[THE RECORDS]

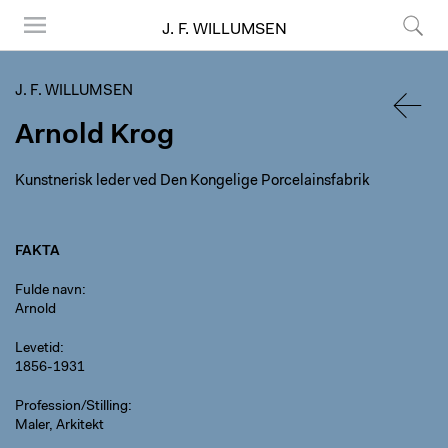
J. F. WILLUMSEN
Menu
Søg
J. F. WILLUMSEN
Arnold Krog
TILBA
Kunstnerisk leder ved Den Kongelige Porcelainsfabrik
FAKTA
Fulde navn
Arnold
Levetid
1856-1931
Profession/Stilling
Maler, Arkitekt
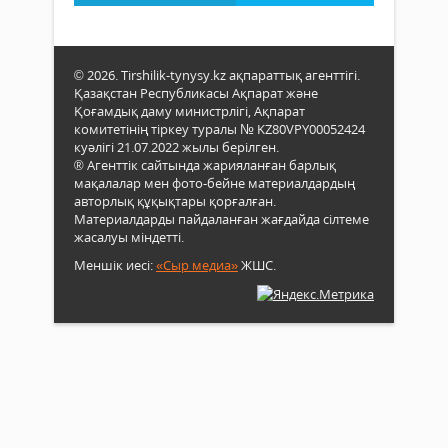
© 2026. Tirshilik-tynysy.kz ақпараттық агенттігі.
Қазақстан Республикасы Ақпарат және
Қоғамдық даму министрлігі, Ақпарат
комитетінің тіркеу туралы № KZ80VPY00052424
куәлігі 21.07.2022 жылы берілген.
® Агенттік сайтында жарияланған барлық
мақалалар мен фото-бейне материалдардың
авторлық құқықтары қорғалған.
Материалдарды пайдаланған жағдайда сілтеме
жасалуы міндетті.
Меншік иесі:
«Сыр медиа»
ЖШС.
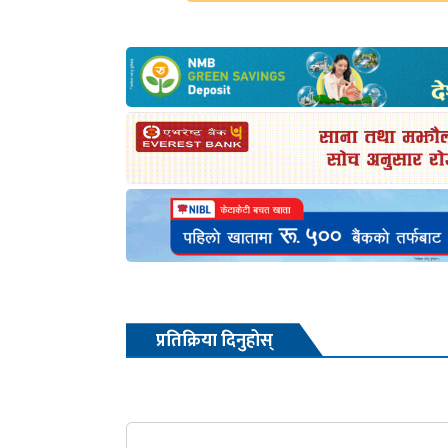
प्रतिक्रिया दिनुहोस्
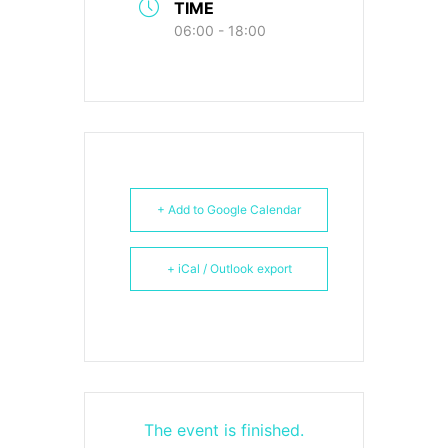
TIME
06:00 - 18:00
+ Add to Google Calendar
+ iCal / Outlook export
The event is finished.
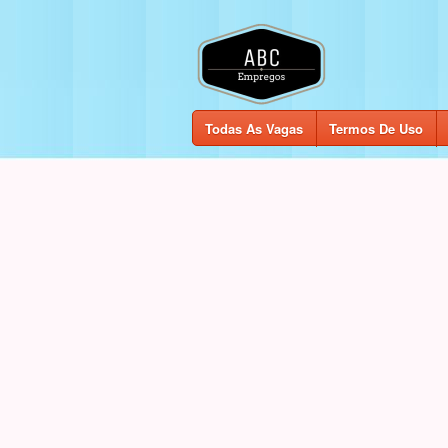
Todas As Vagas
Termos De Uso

[/THE RECORDS]
[THE RECORDS]

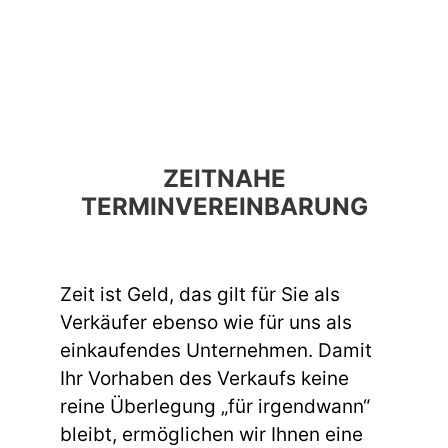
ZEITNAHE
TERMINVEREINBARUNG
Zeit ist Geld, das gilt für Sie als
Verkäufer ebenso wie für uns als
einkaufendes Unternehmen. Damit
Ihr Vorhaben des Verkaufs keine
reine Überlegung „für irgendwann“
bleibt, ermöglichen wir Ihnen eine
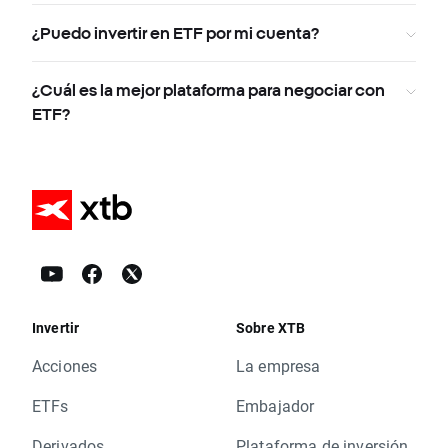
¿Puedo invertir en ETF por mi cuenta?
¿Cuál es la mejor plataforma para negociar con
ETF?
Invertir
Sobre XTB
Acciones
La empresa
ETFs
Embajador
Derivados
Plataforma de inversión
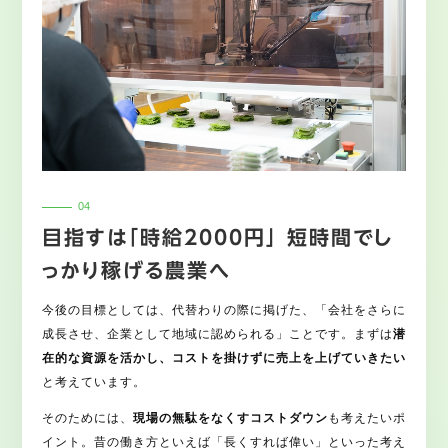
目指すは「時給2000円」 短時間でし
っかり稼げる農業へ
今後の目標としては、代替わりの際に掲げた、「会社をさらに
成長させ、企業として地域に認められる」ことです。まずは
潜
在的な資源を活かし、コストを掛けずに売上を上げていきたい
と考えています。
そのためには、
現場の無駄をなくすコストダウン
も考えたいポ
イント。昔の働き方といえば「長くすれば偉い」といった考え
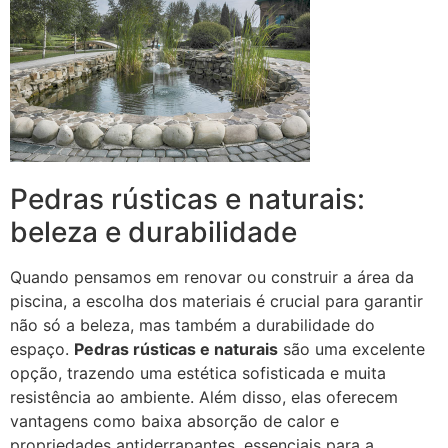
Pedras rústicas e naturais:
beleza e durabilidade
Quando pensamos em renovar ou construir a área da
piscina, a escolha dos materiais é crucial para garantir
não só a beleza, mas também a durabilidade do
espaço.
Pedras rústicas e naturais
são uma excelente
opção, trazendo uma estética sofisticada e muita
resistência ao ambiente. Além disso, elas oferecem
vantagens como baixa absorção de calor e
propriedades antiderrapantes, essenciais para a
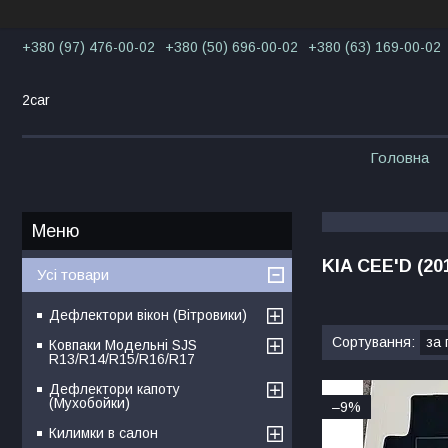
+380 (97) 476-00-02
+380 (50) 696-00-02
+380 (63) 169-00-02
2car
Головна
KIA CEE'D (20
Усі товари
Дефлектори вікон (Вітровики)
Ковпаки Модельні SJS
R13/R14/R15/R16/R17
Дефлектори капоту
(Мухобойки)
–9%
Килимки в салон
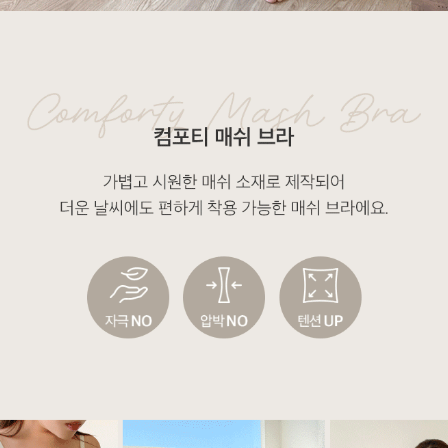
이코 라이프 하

[/THE RECORDS]
[THE RECORDS]

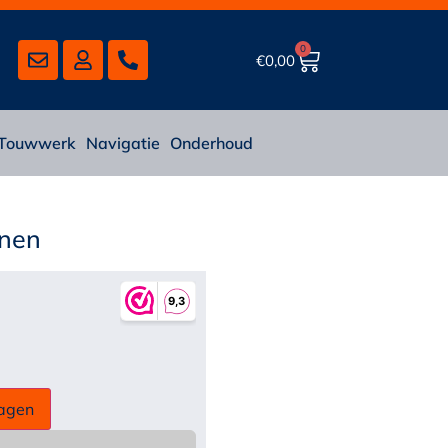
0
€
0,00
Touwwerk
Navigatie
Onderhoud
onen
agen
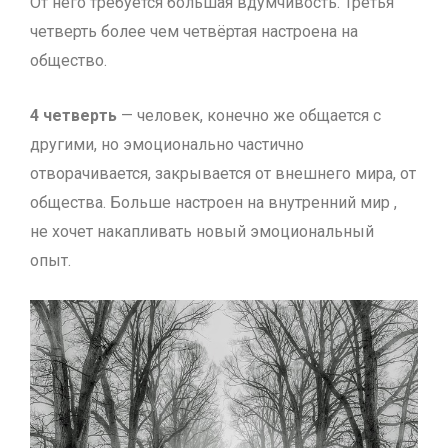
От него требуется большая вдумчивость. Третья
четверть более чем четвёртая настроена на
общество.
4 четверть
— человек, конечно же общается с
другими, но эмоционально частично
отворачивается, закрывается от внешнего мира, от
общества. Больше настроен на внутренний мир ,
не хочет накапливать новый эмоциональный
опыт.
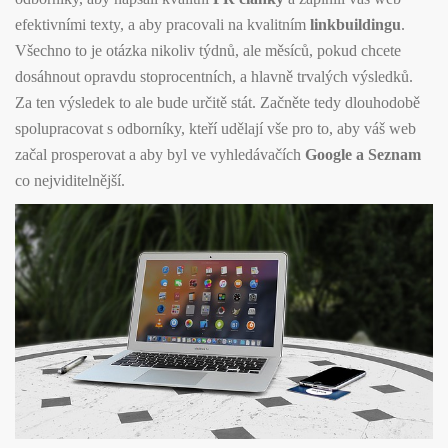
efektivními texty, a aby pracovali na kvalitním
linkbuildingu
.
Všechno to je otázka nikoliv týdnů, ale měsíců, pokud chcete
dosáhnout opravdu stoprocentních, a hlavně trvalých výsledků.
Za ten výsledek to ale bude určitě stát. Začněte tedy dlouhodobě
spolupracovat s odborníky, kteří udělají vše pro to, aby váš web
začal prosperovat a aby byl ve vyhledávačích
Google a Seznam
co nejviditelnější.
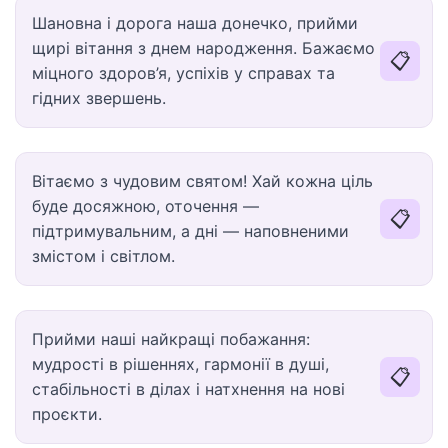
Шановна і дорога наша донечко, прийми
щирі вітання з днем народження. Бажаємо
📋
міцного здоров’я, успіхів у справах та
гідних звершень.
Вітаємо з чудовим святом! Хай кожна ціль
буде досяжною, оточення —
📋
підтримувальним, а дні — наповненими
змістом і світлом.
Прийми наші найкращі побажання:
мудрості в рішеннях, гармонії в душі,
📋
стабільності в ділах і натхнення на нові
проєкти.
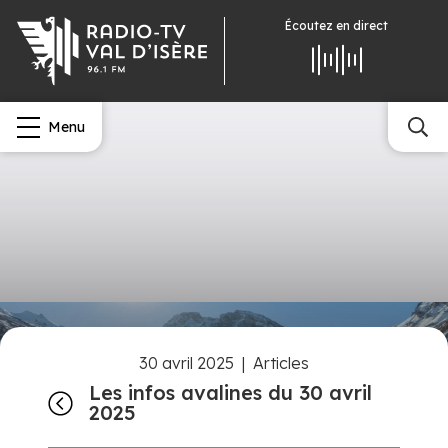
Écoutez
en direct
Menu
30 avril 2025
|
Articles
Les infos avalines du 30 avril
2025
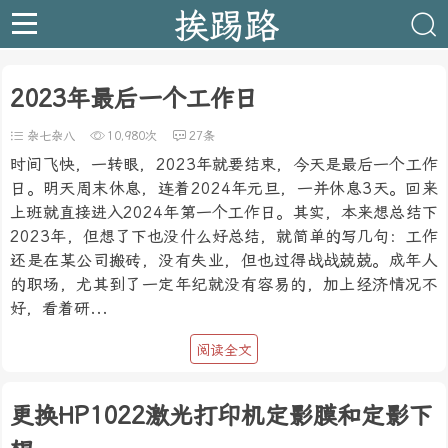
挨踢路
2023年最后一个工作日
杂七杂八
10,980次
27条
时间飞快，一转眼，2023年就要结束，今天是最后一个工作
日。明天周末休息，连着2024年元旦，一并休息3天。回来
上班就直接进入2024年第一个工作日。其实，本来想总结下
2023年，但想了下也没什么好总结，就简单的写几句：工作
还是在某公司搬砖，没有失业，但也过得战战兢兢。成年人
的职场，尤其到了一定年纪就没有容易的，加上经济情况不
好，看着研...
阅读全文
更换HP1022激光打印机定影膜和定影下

[/THE RECORDS]

### ABOUT THIS EXERCISE
In the entries above, find the line containing "spolupracovat s odborníky, kteří" and the line containing "更换HP1022激光打印机定影膜和定影下", then copy both and every line between them exactly, without any picture.

### ANSWER FOR THIS EXERCISE
spolupracovat s odborníky, kteří udělají vše pro to, aby váš web
začal prosperovat a aby byl ve vyhledávačích
Google a Seznam
co nejviditelnější.
Шановна і дорога наша донечко, прийми
щирі вітання з днем народження. Бажаємо
📋
міцного здоров’я, успіхів у справах та
гідних звершень.
Вітаємо з чудовим святом! Хай кожна ціль
буде досяжною, оточення —
📋
підтримувальним, а дні — наповненими
змістом і світлом.
Прийми наші найкращі побажання:
мудрості в рішеннях, гармонії в душі,
📋
стабільності в ділах і натхнення на нові
проєкти.
Écoutez
en direct
Menu
30 avril 2025
|
Articles
Les infos avalines du 30 avril
2025
挨踢路
2023年最后一个工作日
杂七杂八
10,980次
27条
时间飞快，一转眼，2023年就要结束，今天是最后一个工作
日。明天周末休息，连着2024年元旦，一并休息3天。回来
上班就直接进入2024年第一个工作日。其实，本来想总结下
2023年，但想了下也没什么好总结，就简单的写几句：工作
还是在某公司搬砖，没有失业，但也过得战战兢兢。成年人
的职场，尤其到了一定年纪就没有容易的，加上经济情况不
好，看着研...
阅读全文
更换HP1022激光打印机定影膜和定影下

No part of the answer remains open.